It was the first snow of the winter that actually stuck. The five of them were having a snowball fight from behind snow walls. The teams were uneven, so I obligingly joined the team of two, having learned just the year before how to make a great snowball. I had to do it. I never got to play in snow as a child, simply because there never was any in my home state. I felt like I'd missed out on a crucial part of my youth and had to make up for it.
None of the children were over age 12, and took great delight in the grownup joining in for some good old-fashioned kid fun. Needless to say, I was the one getting nailed most often by the fluffy missiles. I was the easiest target, being the tallest, and scapegoat for all those times they got grounded. I didn't mind. It was great fun, and not their fault my aim is so bad I couldn't hit the broad side of a barn, and failed to pay them back sufficiently for the assault.
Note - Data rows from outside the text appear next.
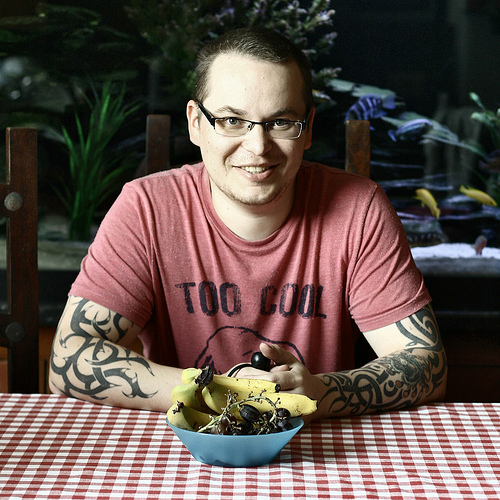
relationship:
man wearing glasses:
[47, 25, 451, 421] [194, 98, 314, 141]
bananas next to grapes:
[167, 365, 317, 429] [194, 387, 293, 436]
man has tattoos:
[47, 25, 451, 421] [319, 302, 447, 413]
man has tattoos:
[47, 25, 451, 421] [47, 293, 158, 399]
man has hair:
[47, 25, 451, 421] [188, 25, 315, 111]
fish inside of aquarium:
[343, 94, 498, 217] [1, 1, 500, 278]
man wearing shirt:
[47, 25, 451, 421] [68, 159, 434, 374]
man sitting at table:
[47, 25, 451, 421] [1, 392, 499, 498]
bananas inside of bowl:
[167, 365, 317, 429] [165, 417, 304, 468]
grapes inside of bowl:
[194, 387, 293, 436] [165, 417, 304, 468]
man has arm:
[47, 25, 451, 421] [306, 183, 450, 421]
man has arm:
[47, 25, 451, 421] [47, 185, 184, 413]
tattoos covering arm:
[319, 302, 447, 413] [306, 183, 450, 421]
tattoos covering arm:
[47, 293, 158, 399] [47, 185, 184, 413]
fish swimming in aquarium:
[343, 94, 498, 217] [1, 1, 500, 278]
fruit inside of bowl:
[168, 364, 318, 434] [165, 417, 304, 468]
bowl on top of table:
[165, 417, 304, 468] [1, 392, 499, 498]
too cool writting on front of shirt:
[174, 280, 329, 320] [68, 159, 434, 374]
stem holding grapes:
[196, 388, 281, 435] [194, 387, 293, 436]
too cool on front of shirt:
[174, 280, 329, 320] [68, 159, 434, 374]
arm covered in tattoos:
[306, 183, 450, 421] [319, 302, 447, 413]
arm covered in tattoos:
[47, 185, 184, 413] [47, 293, 158, 399]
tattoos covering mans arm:
[319, 302, 447, 413] [306, 183, 450, 421]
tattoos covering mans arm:
[47, 293, 158, 399] [47, 185, 184, 413]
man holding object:
[47, 25, 451, 421] [226, 351, 276, 377]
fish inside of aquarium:
[415, 180, 497, 218] [1, 1, 500, 278]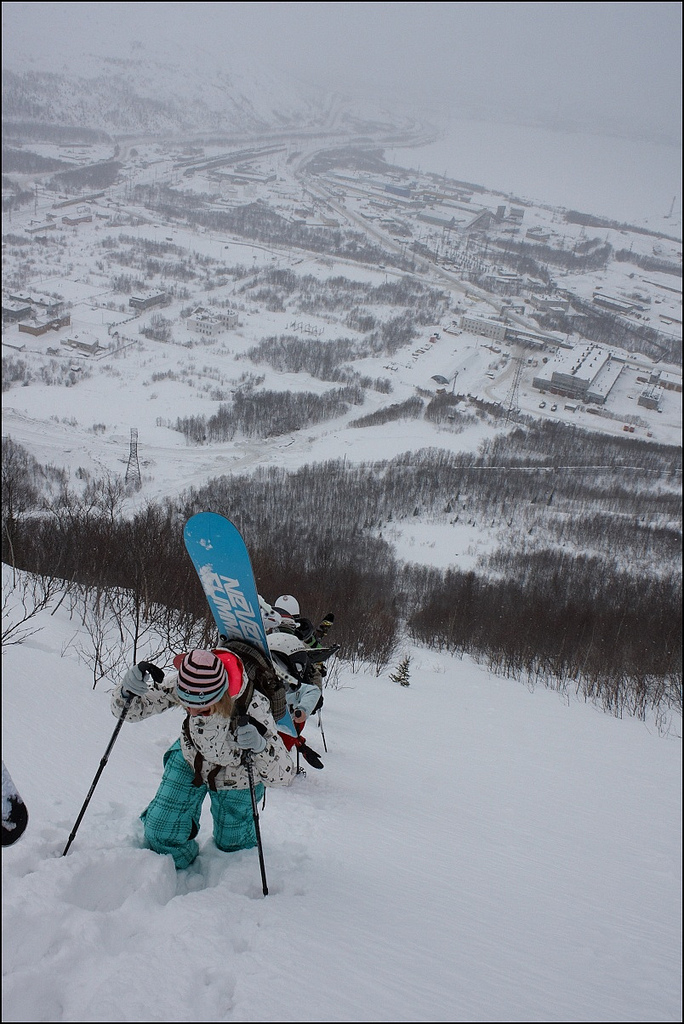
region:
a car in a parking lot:
[547, 401, 553, 409]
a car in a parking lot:
[620, 419, 625, 434]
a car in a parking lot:
[628, 422, 636, 435]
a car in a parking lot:
[425, 332, 440, 342]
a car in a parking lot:
[425, 338, 436, 356]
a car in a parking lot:
[401, 349, 424, 361]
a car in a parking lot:
[483, 368, 493, 379]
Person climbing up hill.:
[87, 504, 296, 861]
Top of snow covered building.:
[533, 333, 624, 409]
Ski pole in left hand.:
[231, 700, 276, 895]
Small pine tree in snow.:
[387, 650, 413, 690]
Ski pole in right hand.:
[60, 654, 162, 863]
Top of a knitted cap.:
[172, 644, 226, 709]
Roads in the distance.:
[173, 102, 426, 196]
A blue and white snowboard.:
[180, 510, 272, 665]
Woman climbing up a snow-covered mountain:
[109, 643, 289, 880]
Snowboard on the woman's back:
[180, 508, 297, 741]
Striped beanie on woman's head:
[171, 643, 230, 708]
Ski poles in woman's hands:
[63, 657, 269, 898]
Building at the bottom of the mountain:
[530, 331, 624, 401]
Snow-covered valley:
[0, 136, 682, 628]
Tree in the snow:
[388, 648, 416, 690]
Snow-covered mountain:
[0, 558, 682, 1021]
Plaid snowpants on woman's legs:
[141, 739, 265, 870]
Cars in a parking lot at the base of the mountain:
[408, 329, 445, 398]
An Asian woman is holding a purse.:
[392, 843, 427, 870]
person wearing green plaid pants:
[136, 641, 259, 870]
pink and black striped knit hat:
[174, 643, 229, 710]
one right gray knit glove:
[114, 654, 154, 697]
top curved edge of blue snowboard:
[176, 507, 271, 645]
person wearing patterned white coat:
[112, 647, 295, 798]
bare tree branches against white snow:
[6, 569, 116, 673]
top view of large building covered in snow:
[526, 326, 628, 407]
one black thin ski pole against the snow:
[36, 669, 128, 858]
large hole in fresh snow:
[61, 841, 170, 927]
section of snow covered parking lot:
[473, 336, 536, 411]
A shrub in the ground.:
[589, 631, 614, 699]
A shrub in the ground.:
[604, 641, 664, 722]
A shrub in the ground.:
[552, 620, 562, 678]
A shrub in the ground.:
[489, 628, 524, 679]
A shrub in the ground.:
[360, 611, 377, 658]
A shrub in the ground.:
[390, 653, 408, 682]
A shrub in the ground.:
[64, 557, 102, 667]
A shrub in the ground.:
[119, 562, 161, 657]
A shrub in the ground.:
[100, 541, 135, 584]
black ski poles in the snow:
[59, 688, 273, 899]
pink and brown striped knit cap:
[175, 651, 226, 707]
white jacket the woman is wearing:
[129, 676, 286, 791]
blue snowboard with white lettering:
[183, 509, 302, 742]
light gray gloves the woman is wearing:
[126, 664, 252, 751]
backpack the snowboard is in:
[222, 641, 287, 732]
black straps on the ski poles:
[139, 649, 268, 742]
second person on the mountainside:
[255, 579, 342, 786]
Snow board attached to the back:
[140, 472, 331, 729]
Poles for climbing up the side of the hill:
[79, 663, 134, 889]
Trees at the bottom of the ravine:
[98, 393, 443, 734]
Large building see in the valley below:
[473, 311, 637, 491]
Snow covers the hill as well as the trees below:
[21, 622, 664, 1006]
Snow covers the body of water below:
[491, 147, 645, 240]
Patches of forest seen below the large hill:
[167, 256, 406, 626]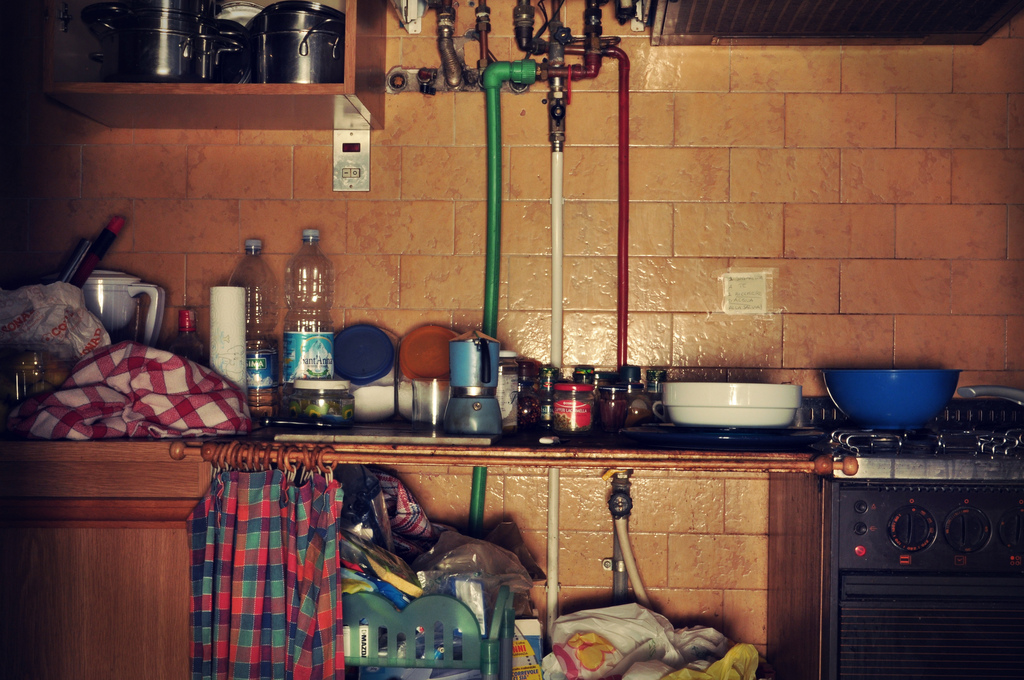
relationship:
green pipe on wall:
[472, 61, 524, 330] [703, 76, 1019, 327]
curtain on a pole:
[187, 436, 343, 678] [154, 435, 865, 483]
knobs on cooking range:
[843, 496, 1021, 563] [806, 402, 1018, 677]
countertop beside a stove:
[17, 395, 839, 517] [780, 421, 1014, 677]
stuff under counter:
[322, 477, 731, 678] [203, 429, 876, 507]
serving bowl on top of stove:
[832, 358, 958, 439] [754, 399, 996, 678]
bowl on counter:
[661, 373, 806, 432] [225, 429, 828, 477]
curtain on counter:
[188, 436, 344, 678] [236, 440, 842, 480]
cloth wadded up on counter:
[17, 354, 259, 439] [9, 429, 828, 503]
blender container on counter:
[87, 265, 176, 365] [9, 429, 828, 503]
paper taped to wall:
[709, 272, 787, 324] [9, 12, 1006, 402]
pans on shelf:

As the battle wore on, I mentioned to my teammates that I'd never learned how to build a snowman. The children were astounded. They stopped hurling, and I received a tidal wave of questions asking how a grownup could possibly not know to perform this vital function. They looked at each other, and I could see the decision forming in their eyes simultaneously. There was only one solution.
This was a serious matter. They called the other kids over and explained my dilemma to them. In a flurry of activity, carrots, rocks, sticks, and an extra hat and scarf were quickly retrieved, and they set about teaching me with a profound sense of duty.
"Roll the snowball around like this and pack it real good!"
"Pat lots of snow in these cracks so it won't fall off!"
"Use your finger to make a hole like this so the things will stay in!"
And so on. When we finished, we had what I thought was a rather strange looking creature, but the children seemed pleased. Since kids tend to be amazingly practical, I took comfort in their pleasure and figured that since the figure wasn't about to fall over or anything it must be a reasonable enough endeavor. It wasn't cartoon perfect, but it was sturdy and smiling, so I rounded them up and took a picture of my snowman and my little gurus.
The children said, "Let there be snow, and let us use this snow to teach those in need how to make snowmen," and it was so. Thusly was the first snowman created, and they saw that it was Good.